Quand à tous les artistes célèbres qui souffrent ou ont souffert de dépression, la liste est longue. Que ce soit dans la « variété » avec Florence Foresti, Annie Duperrey, Stromae, Lady Gaga, Jim Carrey, Muriel Robin, Marc Lavoine, Britney Spears, J.K. Rowling…

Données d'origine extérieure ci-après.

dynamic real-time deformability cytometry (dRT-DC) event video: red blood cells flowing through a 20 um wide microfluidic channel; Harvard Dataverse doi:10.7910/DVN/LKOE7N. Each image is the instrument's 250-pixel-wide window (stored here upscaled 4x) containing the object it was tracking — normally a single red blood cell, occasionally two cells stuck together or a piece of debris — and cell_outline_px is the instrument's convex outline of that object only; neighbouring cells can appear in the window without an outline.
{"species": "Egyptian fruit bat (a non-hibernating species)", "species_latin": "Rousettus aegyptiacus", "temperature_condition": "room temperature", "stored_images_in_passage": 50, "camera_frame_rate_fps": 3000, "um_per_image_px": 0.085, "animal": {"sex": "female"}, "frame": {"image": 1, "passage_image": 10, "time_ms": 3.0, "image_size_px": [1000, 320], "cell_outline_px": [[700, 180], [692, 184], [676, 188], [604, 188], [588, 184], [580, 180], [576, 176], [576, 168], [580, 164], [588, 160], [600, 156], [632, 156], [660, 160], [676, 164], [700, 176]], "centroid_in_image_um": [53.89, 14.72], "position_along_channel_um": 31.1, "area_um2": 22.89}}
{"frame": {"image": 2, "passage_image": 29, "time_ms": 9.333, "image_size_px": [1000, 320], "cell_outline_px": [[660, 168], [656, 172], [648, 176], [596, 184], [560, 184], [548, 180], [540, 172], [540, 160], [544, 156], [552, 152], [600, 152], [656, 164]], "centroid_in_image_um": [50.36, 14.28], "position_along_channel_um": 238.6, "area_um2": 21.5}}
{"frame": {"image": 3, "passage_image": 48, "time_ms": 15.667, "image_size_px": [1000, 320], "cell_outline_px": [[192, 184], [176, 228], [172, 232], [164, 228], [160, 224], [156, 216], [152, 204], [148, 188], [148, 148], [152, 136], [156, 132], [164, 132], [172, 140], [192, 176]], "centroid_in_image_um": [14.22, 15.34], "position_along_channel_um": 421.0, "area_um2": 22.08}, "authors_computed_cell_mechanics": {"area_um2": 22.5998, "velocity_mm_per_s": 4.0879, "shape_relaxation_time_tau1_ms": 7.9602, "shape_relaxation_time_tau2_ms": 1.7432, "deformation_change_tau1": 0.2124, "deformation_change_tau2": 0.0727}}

Ou parmi les musiciens : Robert Schuman, connu pour de graves troubles psychiques et une fin de vie en institution, Gustav Mahler, souvent cité pour ses œuvres tardives d’une grande mélancolie, liées à une vie personnelle très éprouvante, Dmitri Chostakovitch, fréquemment évoqué pour une expression musicale marquée par l’angoisse, la peur et la tristesse, Franz Schubert : Sa vie courte, ses difficultés et le ton de beaucoup de ses œuvres nourrissent cette image de compositeur profondément sombre, Jean Sibelius, ses dernières années sont décrites comme plus retirées et déprimées, Hector Berlioz : Sa vie tumultueuse et ses excès ont souvent été rapprochés d’une fragilité dépressive, Erik Satie enfin, personnalité instable et solitaire, régulièrement évoquée dans les listes de compositeurs au tempérament sombre.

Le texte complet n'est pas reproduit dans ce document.